--- begin ---

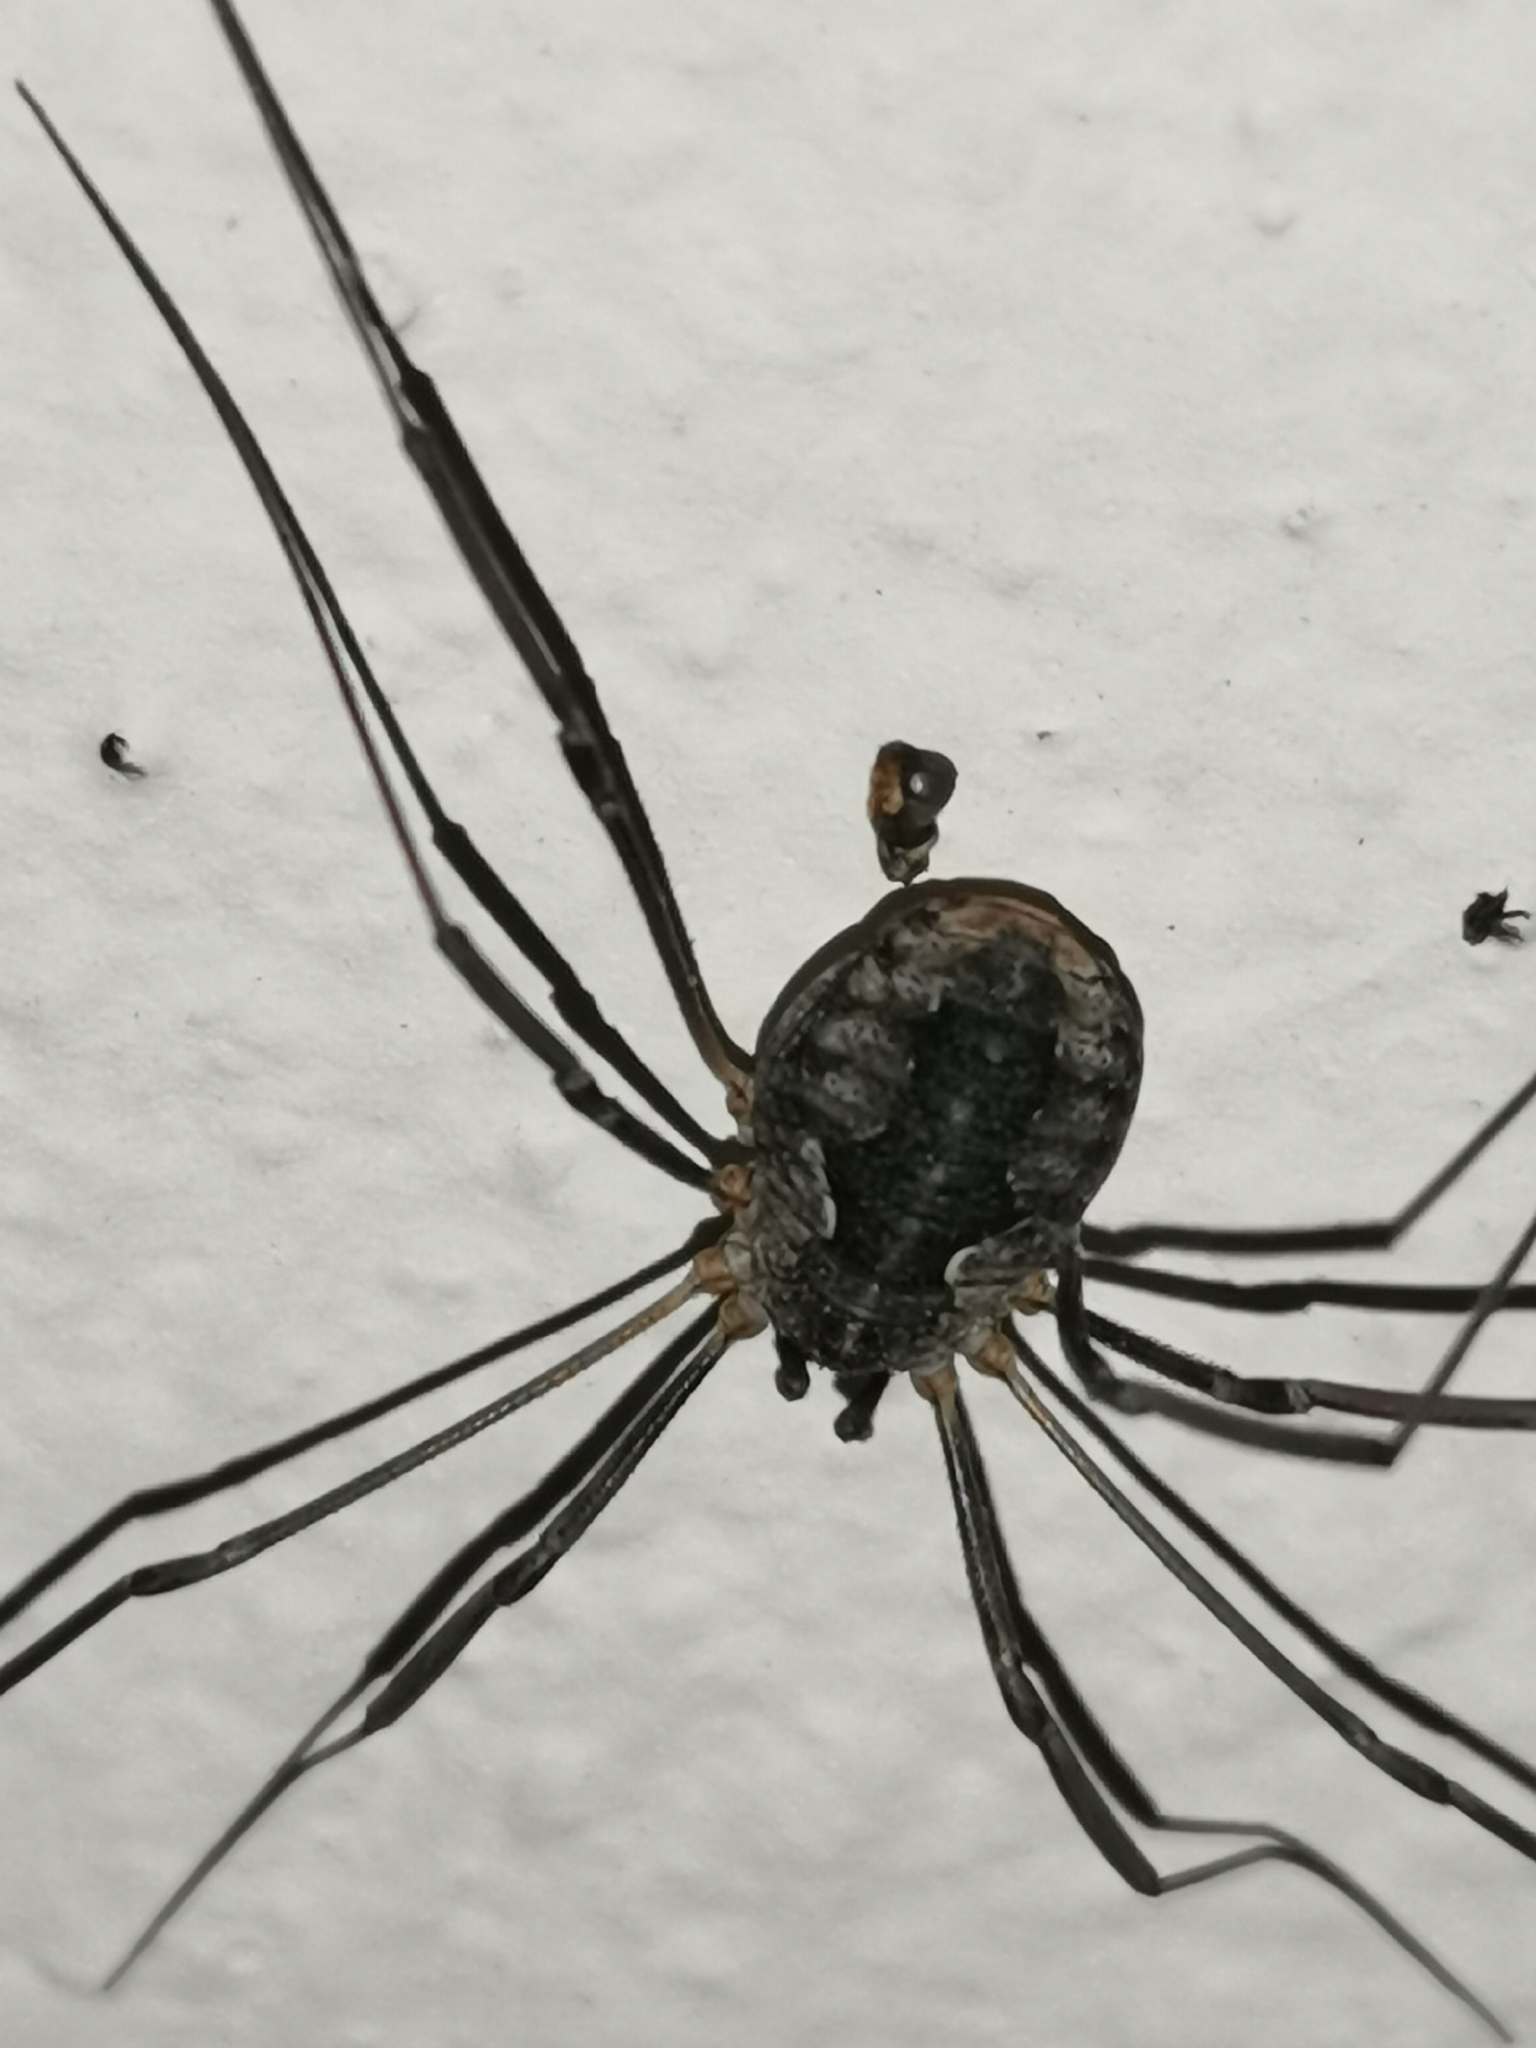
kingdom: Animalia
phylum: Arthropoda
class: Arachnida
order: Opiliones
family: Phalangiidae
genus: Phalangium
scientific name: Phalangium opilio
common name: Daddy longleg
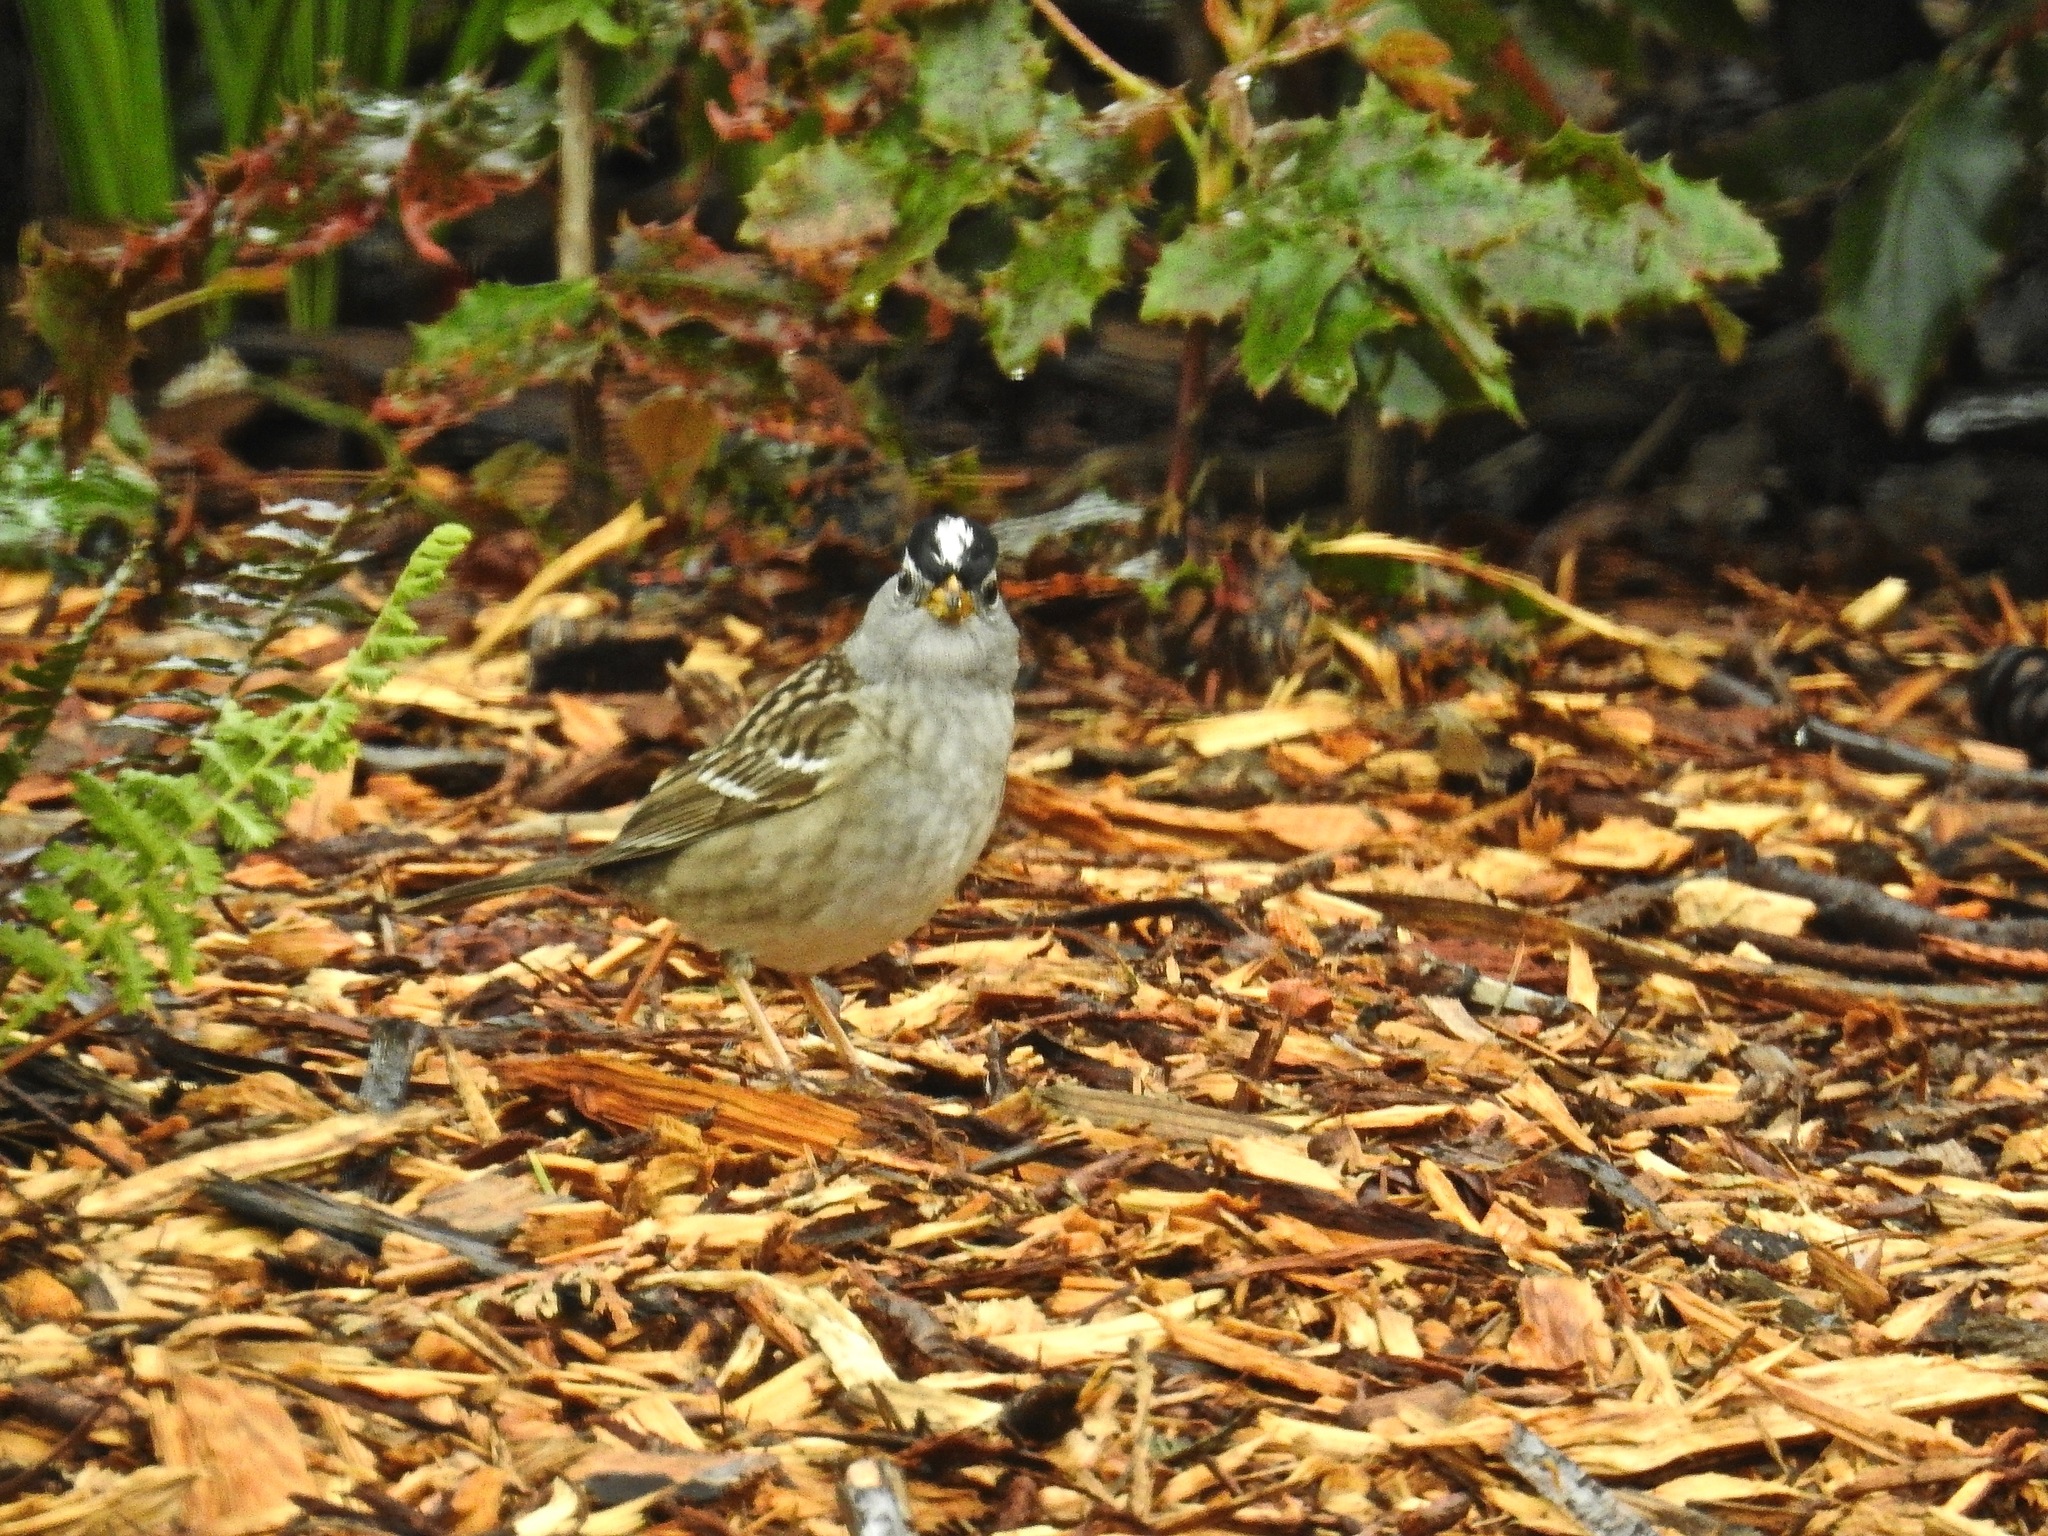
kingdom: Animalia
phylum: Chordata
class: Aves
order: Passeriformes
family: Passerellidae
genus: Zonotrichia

--- end ---

Copy every line of the records above word for word, leaving out the pictures.

kingdom: Animalia
phylum: Arthropoda
class: Arachnida
order: Opiliones
family: Phalangiidae
genus: Phalangium
scientific name: Phalangium opilio
common name: Daddy longleg
kingdom: Animalia
phylum: Chordata
class: Aves
order: Passeriformes
family: Passerellidae
genus: Zonotrichia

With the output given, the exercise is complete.